Quizás él, si hubiese aguantado un poco más…pero no, lo de seguir trabajando gratis ya no tenía cabida en su vida. Desde luego su trabajo actual era mucho menos estimulante; además no dejaba de sentirse como un gilipollas con el uniforme ese que tenía que llevar. El remate era la gorrita, que podía estar bien en Chicago, si trabajabas para UPS y comías en un MacDonalds, pero aquí en Martinicos de la Vega, con torreznos y un chato de vino, te dejaba como un memo.

Pero el trabajo tenía cosas buenas. No se llevaba preocupaciones a casa, ni tenía que estar devanándose los sesos para presentar proyectos y utopías que había que vender a diversas instituciones para sobrevivir unos meses. Aquí tenía un salario y unas tareas muy claras.

Pidió un café para cerrar el almuerzo y decidió escribir un mensaje a su colega. Te he escuchado en la radio, muy interesante todo eso que decías ¿qué tal te va? A ver si nos vemos un día de estos. Pagó, arrancó la furgoneta y se fue con sus paquetes a otro pueblo.

La respuesta no se hizo esperar. Le sorprendió. ¡A él! Pues sí, tío, a ver si nos vemos. Oye por cierto, estoy sin curro. Me han dicho que al final tú te has colocado. ¿Tú sabes si en esa empresa tuya habría alguna posibilidad de trabajar? Aunque sea a media jornada. Algo para ir tirando.

8 comentarios sobre “Repartidor”

  1. Me ha encantado, en serio, lo he encontrado de casualidad en los comentarios de ELMUNDO.

    Yo nunca me dediqué a la investigación, aunque había voces que me lo susurraron, dado que finalicé con el mejor expediente académico de mi promoción.
    Sin embargo, como no me gustaba chupar pollas, no quería entrar en la maquinaria burocrática de la Universidad (de Granada, más concretamente), donde te despellejas vivo con el compañero de despacho.

    Además, por si no fuera poco, nunca me ayudaron en nada, pasaron de mi como de la mierda, otros llegarán, más jóvenes, guapos y altos. Un número más.

    Así, la UGR es un ejemplo de máquina escupe-mediocres, como las otras Universidades, salvo las privadas de 25.000 € o más el curso académico.

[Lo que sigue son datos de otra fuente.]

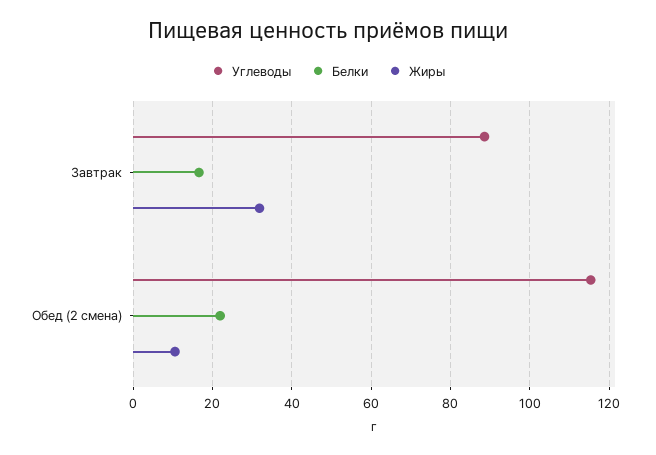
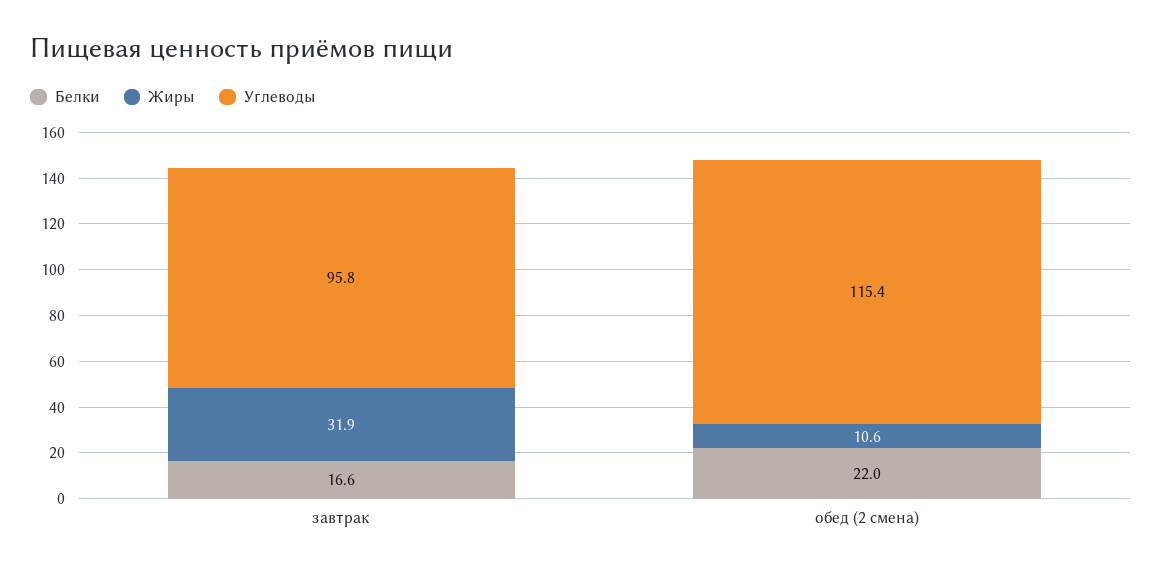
Углеводы, Завтрак: 88 -> 95.8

    Por suerte, empecé la Universidad cuando ya estaba trabajando, por lo que pude compaginar con mucho esfuerzo estudio y trabajo. Si bien, ahora la situación es diferente, la mercantil cerrará en breve y veré si mi “esfuerzo” es útil en el real mercado laboral. Por ahora, de más de 150 ofertas relacionadas con mi perfil, ni una entrevista. Tiene pinta de que el camino será jodido.

  2. Me ha encantado el texto. No por la historia, que la conozco en mis propias carnes (yo he abandonado tanto Espana como la ciencia), sino por la frescura que tiene y ese aire novelesco que le has dado. habrá que seguir leyéndote 😉

  3. Narrativa ágil…, como siempre. Y, haciendo uso de las citas tan manidas, “sé feliz con lo que hagas y no frustrado por lo que no puedes hacer”. A saber si ese repartidor encuentra en un lugar recóndito lo inesperado…
    Y, también como siempre, ¡Gracias!!!!